• **PASSAGE**
+++

Each ingredient entry includes:

Field	Description
Name	The name of the ingredient
Quantity	How much is needed
Unit of Measure	The measurement unit (e.g., grams, cups)
Optional Metadata	Preparation style or additional descriptors (e.g., “chopped”, “fresh”)

Additional Metadata

Field	Description	Unit
Preparation Time	Time needed to prepare
Cooking Time	Time needed to cook
Serving Size	Number of servings
Author	Creator of the recipe
Images	Associated images (if any)

Preprocessing and Filtering

To reduce sparsity and improve semantic consistency, we filtered out all tags, categories, and ingredients that appeared fewer than five times across the corpus. This resulted in a significant reduction of ingredient types from over 450,000 to approximately 20,000 standardized ingredients. To handle removed or rare ingredients, we applied semantic similarity-based imputation using pretrained language models, replacing rare items with the most similar frequent equivalents. The same strategy was applied to rare tags and categories. For modeling purposes, we retained a subset of the most semantically informative features: Name, Steps, Ingredients, Nutritional Information, Tags, and General Category.

+++

Excerpts from a dataset
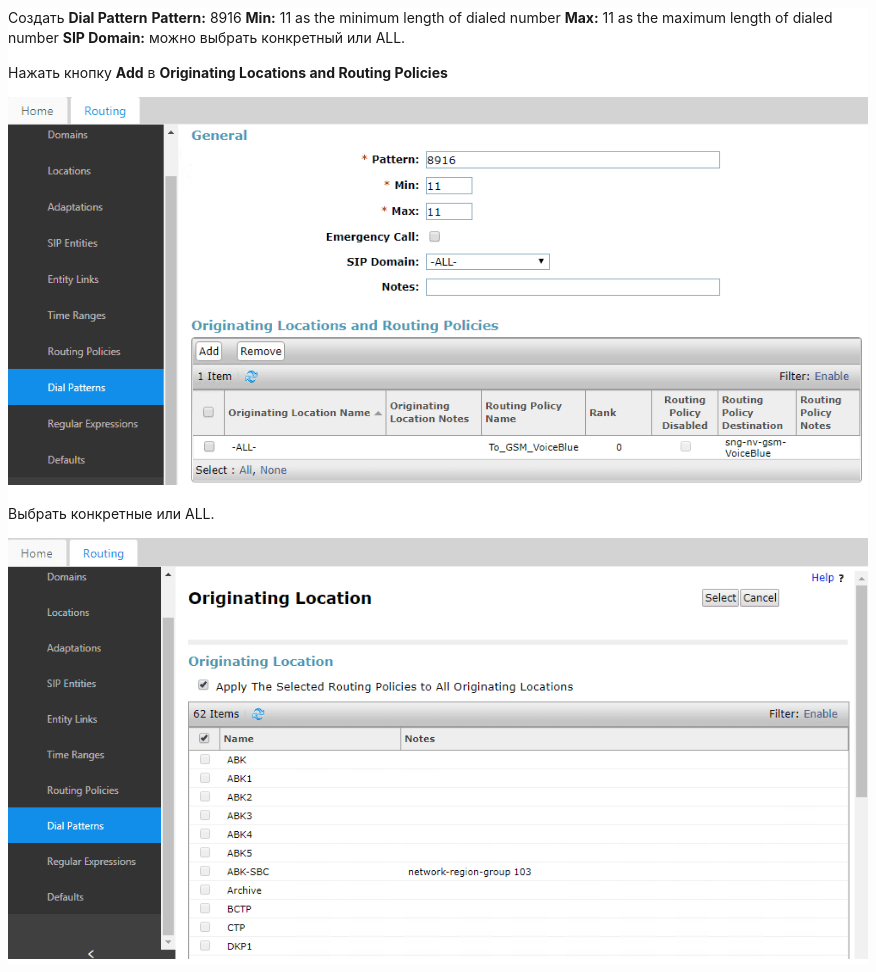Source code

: Создать **Dial Pattern**
**Pattern:** 8916
**Min:** 11 as the minimum length of dialed number
**Max:** 11 as the maximum length of dialed number
**SIP Domain:** можно выбрать конкретный или ALL.

Нажать кнопку **Add** в **Originating Locations and Routing Policies**

![Dial Patterns](assets/image193.png)

Выбрать конкретные или ALL.

![Dial Patterns — Originating Location](assets/image194.png)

+++

• **PROBLEMS AND TASKS**
(a) Reproduce word for word the part of the recipe dataset description starting at "Additional Metadata" and ending at "images (if any)".
(b) According to the recipe dataset description, about how many standardized ingredient types remained after filtering?
(c) Write what comes next in the recipe dataset description, picking up after its final sentence.
The rows have nothing to do with the work asked here.

• **WRITTEN ANSWERS**
(a)
Additional Metadata

Field	Description	Unit
Preparation Time	Time needed to prepare
Cooking Time	Time needed to cook
Serving Size	Number of servings
Author	Creator of the recipe
Images	Associated images (if any)

(b) Approximately 20,000.

(c)
Extended Recipes via RecipeNLG

To further scale our dataset, we leveraged the RecipeNLG dataset, which contains over 2 million recipes, including many from Food.com. RecipeNLG provides Title, Ingredients, and Steps, but lacks nutritional data, categories, and tags. To address this, we trained a classification model using our curated 500k dataset to impute missing tags and general categories in RecipeNLG. This enables the integration of additional recipe data for training and evaluation while maintaining semantic richness.

Ingredient Nutrition Matching

We also incorporated nutritional values for individual ingredients using the USDA FoodData Central database. Ingredient-level nutrition information was aggregated per recipe and cross-checked with available recipe-level nutrition estimates when possible, increasing the reliability of health related attributes in the dataset.